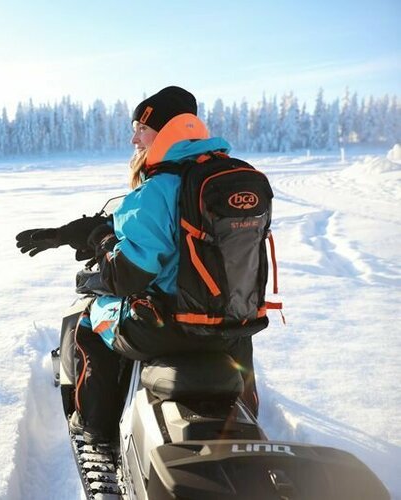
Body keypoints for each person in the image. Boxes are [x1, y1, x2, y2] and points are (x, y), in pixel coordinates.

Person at [16, 86, 258, 443]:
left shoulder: (157, 189)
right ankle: (250, 414)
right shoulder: (221, 179)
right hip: (232, 326)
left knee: (91, 320)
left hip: (169, 327)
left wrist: (103, 243)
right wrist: (72, 232)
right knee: (237, 337)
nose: (134, 139)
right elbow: (159, 225)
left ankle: (94, 427)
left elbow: (125, 277)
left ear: (167, 131)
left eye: (141, 129)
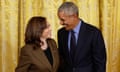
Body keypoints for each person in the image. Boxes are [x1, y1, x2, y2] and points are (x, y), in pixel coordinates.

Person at [57, 2, 106, 72]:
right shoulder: (61, 33)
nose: (61, 23)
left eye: (63, 20)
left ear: (73, 16)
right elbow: (61, 59)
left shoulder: (94, 33)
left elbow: (100, 63)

------------------------------------------------------------------------

> Problem requirements
What is needed is an exact copy of all the records, minus any pictures.

> Task answer
Body keypoints for each person in the image. Boxes are [x1, y1, x2, y2] and points are (x, y), in pixel coordinates.

Person at [16, 86, 258, 443]:
left shoulder: (157, 189)
right ankle: (250, 414)
right shoulder: (221, 179)
right hip: (232, 326)
left knee: (91, 320)
left hip: (169, 327)
left wrist: (103, 243)
right wrist: (72, 232)
right knee: (237, 337)
nose: (134, 139)
right elbow: (159, 225)
left ankle: (94, 427)
left elbow: (125, 277)
left ear: (167, 131)
left eye: (141, 129)
Body keypoints for each person in the image. Boxes are [x1, y1, x2, y2] and points are (x, y), in pixel coordinates.

Person at [57, 2, 106, 72]:
right shoulder: (61, 33)
nose: (61, 23)
left eye: (63, 20)
left ear: (73, 16)
right elbow: (61, 59)
left shoulder: (94, 33)
left elbow: (100, 63)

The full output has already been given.